Para secretária municipal, o Rio foi mal planejado
Na avaliação da secretária municipal da Pessoa com Deficiência, Georgette Vidor, que é cadeirante, a cidade foi mal planejada. Além disso, as obras necessárias são as mais diversas.
— Cada quarteirão da cidade tem intervenções diferentes, o que dificulta a normatização para podermos fiscalizar. Gostaria que a situação estivesse mais avançada, mas não estamos parados. Não vamos conseguir transformar a cidade toda, é impossível, pelo menos em curto espaço de tempo. Mas podemos melhorar a acessibilidade onde há mais circulação de pessoas, como já foi feito no entorno do Maracanã, por exemplo.
Arquiteta comemora avanços
Se com os ônibus foram necessários longos 26 anos para que as empresas cumprissem a lei de acessibilidade, em outro meio de transporte a situação também não é muito animadora. O processo de acessibilidade nos trens, por exemplo, é lento. A SuperVia afirma que, em janeiro de 2011, assumiu o compromisso de realizar uma série de investimentos para modernizar o sistema ferroviário. Entre as prioridades, está a reforma das 102 estações, com um investimento total de R$ 150 milhões. Dois anos se passaram e apenas sete foram reformadas, melhorando a acessibilidade: Piedade, Quintino, Cascadura, Fragoso, Vila Inhomirim, Manguinhos e Bonsucesso.

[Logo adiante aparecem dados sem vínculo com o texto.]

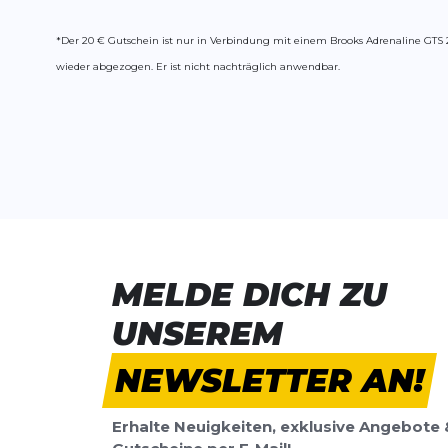
*Der 20 € Gutschein ist nur in Verbindung mit einem Brooks Adrenaline GTS 
wieder abgezogen. Er ist nicht nachträglich anwendbar.
MELDE DICH ZU
UNSEREM
NEWSLETTER AN!
Erhalte Neuigkeiten, exklusive Angebote 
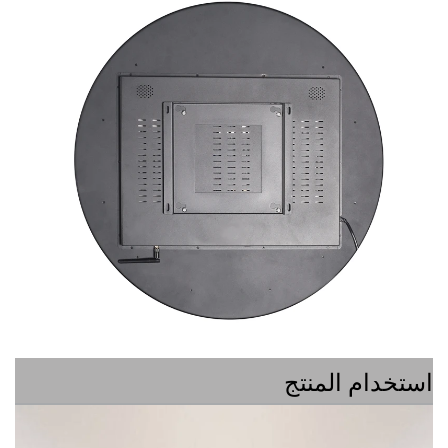
ام المنتج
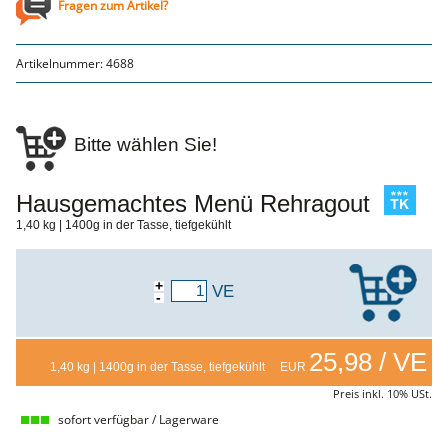
Fragen zum Artikel?
NEMETZ-DOGS
Hundefutter
nass
Artikelnummer:
4688
trocken
Belcando
Barf-Zusätze
Katzenfutter
Bitte wählen Sie!
Gutschein kaufen
Hausgemachtes Menü Rehragout
1,40 kg | 1400g in der Tasse, tiefgekühlt
+
VE
-
25,98 / VE
1,40 kg | 1400g in der Tasse, tiefgekühlt EUR
Preis inkl. 10% USt.
sofort verfügbar / Lagerware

Apesar de lentos, os avanços são comemorados pela arquiteta e urbanista Verônica Camisão, especialista em acessibilidade. Ela lembra que foi a partir de 1988, com o Movimento de Vida Independente, uma organização não governamental que surgiu da experiência americana, que se começou a pensar no assunto no Brasil.
— É um trabalho de formiguinha, mas vejo hoje outra realidade. Já existem regras da Associação Brasileira de Normas Técnicas e um decreto, de 2004, para transformar as normas em lei federal. Temos que avançar mais e ter consciência de que a acessibilidade anda de braços dados com a qualidade. Uma calçada bem executada, por exemplo, já é 90% do problema resolvido — disse.
Tema fora das universidades
Ela lamenta, no entanto, que a questão ainda não conste da formação de profissionais de engenharia e arquitetura nas universidades:
— Ainda não faz parte do currículo. Algumas faculdades já têm a cadeira de acessibilidades, mas são poucas. Não existe mistério nisso, não é uma coisa sofisticada. Basta ter a consciência da diversidade entre as pessoas.
Na avaliação do professor Mário Cesar Vidal, especialista em ergonomia do Programa de Engenharia de Produção da Coppe/UFRJ, a cidade não foi feita para pedestres, muito menos para pessoas com necessidades especiais e idosos.
— Não há uma visão sistêmica para a questão da acessibilidade. Copacabana, por exemplo, é o lugar onde há mais idosos por metro quadrado, e as ruas não estão preparadas. A cidade não foi feita para o pedestre. A primeira coisa é colocar o pedestre como prioridade. O país, a cidade está ficando velha, e essas pessoas precisam ter mais conforto, uma forma melhor de vida. A cidade precisa ser pensada para o cidadão, e não para os carros — resumiu.